Given records -
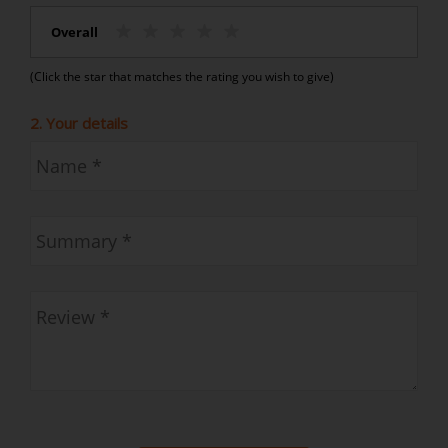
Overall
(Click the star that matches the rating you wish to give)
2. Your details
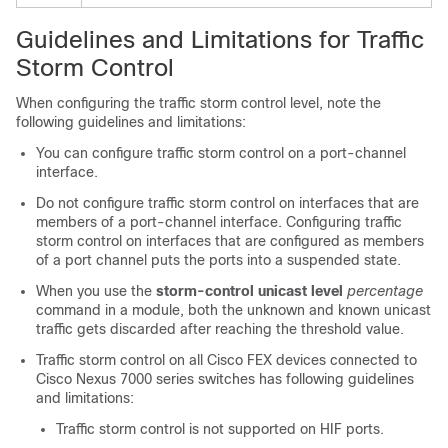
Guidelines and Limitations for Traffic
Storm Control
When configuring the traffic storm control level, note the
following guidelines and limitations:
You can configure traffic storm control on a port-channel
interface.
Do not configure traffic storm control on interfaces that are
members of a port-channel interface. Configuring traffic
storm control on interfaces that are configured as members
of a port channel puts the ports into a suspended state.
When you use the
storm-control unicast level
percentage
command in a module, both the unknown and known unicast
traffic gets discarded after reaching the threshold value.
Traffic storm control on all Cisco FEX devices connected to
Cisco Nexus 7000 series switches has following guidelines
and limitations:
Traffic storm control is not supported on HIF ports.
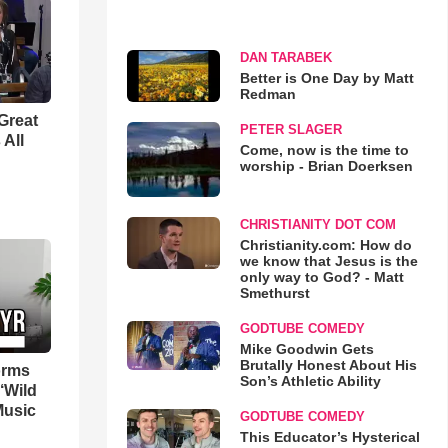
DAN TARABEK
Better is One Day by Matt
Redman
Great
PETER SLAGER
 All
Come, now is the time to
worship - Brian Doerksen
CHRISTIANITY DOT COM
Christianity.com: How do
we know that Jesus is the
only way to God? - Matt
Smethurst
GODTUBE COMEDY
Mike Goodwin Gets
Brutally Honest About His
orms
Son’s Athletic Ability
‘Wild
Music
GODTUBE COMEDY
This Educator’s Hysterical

* * *

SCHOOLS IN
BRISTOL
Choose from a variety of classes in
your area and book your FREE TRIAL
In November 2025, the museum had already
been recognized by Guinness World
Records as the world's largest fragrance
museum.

Work task -
Where the listing above reaches the line that contains "When configuring the", start retyping, and finish with the line that contains "storm control on interfaces that are configured"; reproduce those lines exactly and no others.

Solution to this exercise -
When configuring the traffic storm control level, note the
following guidelines and limitations:
You can configure traffic storm control on a port-channel
interface.
Do not configure traffic storm control on interfaces that are
members of a port-channel interface. Configuring traffic
storm control on interfaces that are configured as members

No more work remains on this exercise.